▶ Brief: Read the material below. Count the lines containing "Cervix" and give that count alone.

▶ Dataset extract:

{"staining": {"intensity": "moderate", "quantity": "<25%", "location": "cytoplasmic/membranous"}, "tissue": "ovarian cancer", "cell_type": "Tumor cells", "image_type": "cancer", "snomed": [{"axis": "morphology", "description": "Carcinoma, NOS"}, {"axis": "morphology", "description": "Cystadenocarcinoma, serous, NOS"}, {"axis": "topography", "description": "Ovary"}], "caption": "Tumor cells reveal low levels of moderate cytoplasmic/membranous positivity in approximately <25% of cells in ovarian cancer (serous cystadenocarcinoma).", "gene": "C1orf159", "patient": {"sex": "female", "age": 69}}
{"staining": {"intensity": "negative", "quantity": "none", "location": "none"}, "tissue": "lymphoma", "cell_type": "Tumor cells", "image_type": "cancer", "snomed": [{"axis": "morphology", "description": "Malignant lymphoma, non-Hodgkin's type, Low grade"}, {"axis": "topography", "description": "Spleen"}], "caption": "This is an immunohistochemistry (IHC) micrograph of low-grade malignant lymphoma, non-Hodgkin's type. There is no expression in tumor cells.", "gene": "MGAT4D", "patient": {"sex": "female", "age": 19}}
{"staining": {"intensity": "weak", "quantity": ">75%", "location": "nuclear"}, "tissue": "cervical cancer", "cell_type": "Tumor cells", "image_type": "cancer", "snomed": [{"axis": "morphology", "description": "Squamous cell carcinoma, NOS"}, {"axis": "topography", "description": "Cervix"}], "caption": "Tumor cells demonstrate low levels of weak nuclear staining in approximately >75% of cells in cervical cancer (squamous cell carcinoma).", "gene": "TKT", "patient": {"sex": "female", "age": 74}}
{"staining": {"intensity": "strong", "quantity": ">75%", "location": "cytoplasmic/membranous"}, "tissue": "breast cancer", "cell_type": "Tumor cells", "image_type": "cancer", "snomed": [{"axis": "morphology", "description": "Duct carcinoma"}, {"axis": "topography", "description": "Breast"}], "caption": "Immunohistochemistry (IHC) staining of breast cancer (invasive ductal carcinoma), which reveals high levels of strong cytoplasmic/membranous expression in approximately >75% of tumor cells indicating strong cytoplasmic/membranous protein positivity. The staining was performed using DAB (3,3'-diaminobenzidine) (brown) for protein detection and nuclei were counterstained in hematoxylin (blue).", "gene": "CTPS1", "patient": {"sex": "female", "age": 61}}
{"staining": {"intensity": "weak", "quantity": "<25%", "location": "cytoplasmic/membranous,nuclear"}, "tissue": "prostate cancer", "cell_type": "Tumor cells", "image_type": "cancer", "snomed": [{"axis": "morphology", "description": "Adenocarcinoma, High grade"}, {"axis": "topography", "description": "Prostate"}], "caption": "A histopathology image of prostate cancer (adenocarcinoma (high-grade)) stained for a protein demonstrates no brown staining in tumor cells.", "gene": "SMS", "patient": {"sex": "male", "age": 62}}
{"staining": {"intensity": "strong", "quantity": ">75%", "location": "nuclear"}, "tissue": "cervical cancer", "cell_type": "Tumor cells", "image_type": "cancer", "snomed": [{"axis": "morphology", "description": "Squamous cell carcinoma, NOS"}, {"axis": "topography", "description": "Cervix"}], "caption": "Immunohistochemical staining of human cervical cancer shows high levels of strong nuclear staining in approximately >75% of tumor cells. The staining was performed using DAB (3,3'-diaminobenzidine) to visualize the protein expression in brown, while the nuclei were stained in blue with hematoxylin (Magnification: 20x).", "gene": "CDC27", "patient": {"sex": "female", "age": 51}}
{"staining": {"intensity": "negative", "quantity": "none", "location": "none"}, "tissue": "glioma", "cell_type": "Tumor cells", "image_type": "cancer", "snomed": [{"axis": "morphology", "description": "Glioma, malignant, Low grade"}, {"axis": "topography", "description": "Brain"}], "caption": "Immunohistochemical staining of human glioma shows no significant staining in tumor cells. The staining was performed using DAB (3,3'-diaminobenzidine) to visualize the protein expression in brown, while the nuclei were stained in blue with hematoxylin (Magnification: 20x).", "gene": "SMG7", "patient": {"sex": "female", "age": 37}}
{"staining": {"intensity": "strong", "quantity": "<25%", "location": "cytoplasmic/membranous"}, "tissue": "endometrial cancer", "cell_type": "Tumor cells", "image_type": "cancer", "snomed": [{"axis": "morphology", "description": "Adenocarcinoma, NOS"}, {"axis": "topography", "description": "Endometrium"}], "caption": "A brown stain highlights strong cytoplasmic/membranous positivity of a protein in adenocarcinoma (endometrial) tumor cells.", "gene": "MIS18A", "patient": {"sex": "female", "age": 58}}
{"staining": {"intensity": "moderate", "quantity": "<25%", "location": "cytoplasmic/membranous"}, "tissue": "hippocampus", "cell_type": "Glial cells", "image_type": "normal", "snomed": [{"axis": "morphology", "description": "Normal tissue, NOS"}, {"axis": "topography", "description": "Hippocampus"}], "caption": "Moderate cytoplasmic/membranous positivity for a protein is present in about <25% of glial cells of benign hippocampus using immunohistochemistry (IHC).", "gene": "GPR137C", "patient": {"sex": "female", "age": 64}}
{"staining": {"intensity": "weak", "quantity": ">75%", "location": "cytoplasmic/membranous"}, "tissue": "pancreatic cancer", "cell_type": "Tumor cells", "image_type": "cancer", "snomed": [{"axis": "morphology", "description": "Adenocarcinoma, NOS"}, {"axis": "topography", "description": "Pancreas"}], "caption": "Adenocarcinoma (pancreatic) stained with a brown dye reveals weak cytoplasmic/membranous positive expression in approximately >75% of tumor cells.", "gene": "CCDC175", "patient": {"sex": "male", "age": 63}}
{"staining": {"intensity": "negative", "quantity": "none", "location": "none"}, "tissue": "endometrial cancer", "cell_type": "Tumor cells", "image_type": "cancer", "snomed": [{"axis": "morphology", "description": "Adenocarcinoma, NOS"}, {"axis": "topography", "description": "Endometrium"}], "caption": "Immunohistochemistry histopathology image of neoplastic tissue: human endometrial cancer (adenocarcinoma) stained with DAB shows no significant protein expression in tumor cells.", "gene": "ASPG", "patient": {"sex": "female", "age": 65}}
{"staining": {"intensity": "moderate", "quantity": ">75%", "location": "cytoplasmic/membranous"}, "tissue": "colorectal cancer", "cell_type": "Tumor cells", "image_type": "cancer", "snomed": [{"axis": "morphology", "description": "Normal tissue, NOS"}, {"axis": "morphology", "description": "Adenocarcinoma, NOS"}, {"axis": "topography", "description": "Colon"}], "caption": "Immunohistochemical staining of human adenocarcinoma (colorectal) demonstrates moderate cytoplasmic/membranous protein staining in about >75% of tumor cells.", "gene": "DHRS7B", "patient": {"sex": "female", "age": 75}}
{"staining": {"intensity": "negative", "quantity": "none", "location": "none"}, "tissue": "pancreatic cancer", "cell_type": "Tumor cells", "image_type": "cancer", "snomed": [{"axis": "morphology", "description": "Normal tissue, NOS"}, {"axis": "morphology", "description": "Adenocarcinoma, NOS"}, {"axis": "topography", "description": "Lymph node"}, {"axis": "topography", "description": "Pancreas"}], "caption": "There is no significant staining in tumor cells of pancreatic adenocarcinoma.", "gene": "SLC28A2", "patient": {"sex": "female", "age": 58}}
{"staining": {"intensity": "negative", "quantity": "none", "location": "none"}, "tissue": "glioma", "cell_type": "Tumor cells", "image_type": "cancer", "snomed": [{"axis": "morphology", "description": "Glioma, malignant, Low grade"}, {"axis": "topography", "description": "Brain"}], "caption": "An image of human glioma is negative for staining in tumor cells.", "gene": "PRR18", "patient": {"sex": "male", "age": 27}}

▶ The completed task: 2